Error Analysis

The process of looking at misclassified examples is called error analysis. It is the process of examining dev set examples that your algorithm misclassified, so that you can understand the underlying causes of the errors.

Look at dev examples to evaluate ideas

Cat Clssifier:

metric	value
accuracy	90%
error	10%

Misclassification caused by these images

You can imagine building a focus effort, maybe to collect more dog pictures, or maybe to design features specific to dogs, or something. In order to make your cat classifier do better on dogs, so it stops misrecognizing these dogs as cats. So the question is, should you go ahead and start a project focus on the dog problem?

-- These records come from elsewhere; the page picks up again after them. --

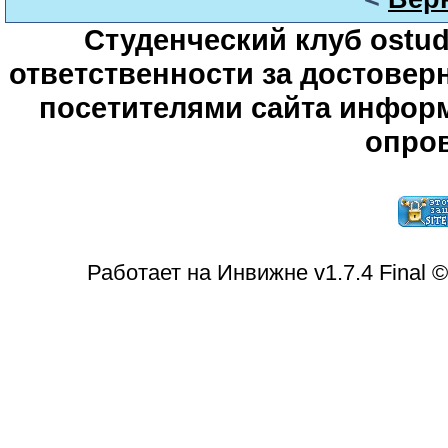
Студенческий клуб ostude
ответственности за достове
посетителями сайта информ
опров
Работает на Инвижне v1.7.4 Final 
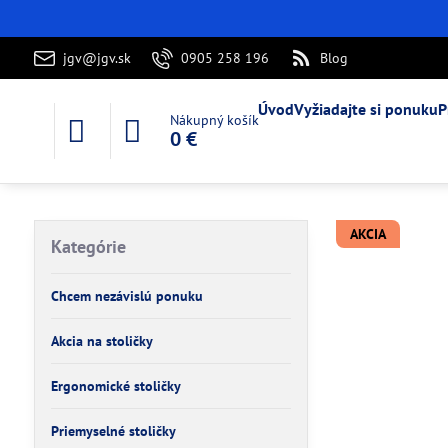
jgv@jgv.sk
0905 258 196
Blog
Úvod
Vyžiadajte si ponuku
P
Nákupný košík
0 €
AKCIA
Kategórie
Chcem nezávislú ponuku
Akcia na stoličky
Ergonomické stoličky
Priemyselné stoličky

Later you may find out that the effort is worthless…

Guideline:

Gather a sample of 100 dev set examples that your system misclassified
Look at these examples manually, and count how many are dog images.

The process of looking at misclassified examples is called error analysis. In this example, if you find that only 5% of the misclassified images are dogs, then no matter how much you improve your algorithm’s performance on dog images, you won’t get rid of more than 5% of your errors. In other word, 5% is a “ceiling". At the best, you will get 9.5% error, which is 5% less error than the original 10% error.

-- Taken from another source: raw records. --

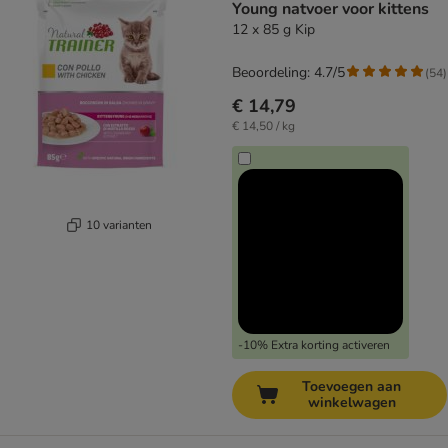
Young natvoer voor kittens
12 x 85 g Kip
Beoordeling: 4.7/5
(
54
)
€ 14,79
€ 14,50 / kg
10 varianten
-10% Extra korting activeren
Toevoegen aan
winkelwagen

If you find that 50% of the mistakes are dogs, then you can be more confident that the proposed project will have a big impact. It could boost accuracy from 90% to 95% (a 50% relative reduction in error, from 10% down to 5%).

Evaluating multiple ideas in parallel during error analysis

Ideas for improving the cat detector:

Fix the problem of your algorithm recognizing dogs as cats.
Fix the problem of your algorithm recognizing great cats (lions, panthers, etc.) as house cats (pets).
Improve the system’s performance on blurry images.

You can efficiently evaluate all of these ideas in parallel using a spreadsheet.

Although you may first formulate the categories (Dog, Great cat, Blurry) then categorize the examples by hand, in practice, once you start looking through examples, you will probably be inspired to propose new error categories.

The goal of this process is to build your intuition about the most promising areas to focus on.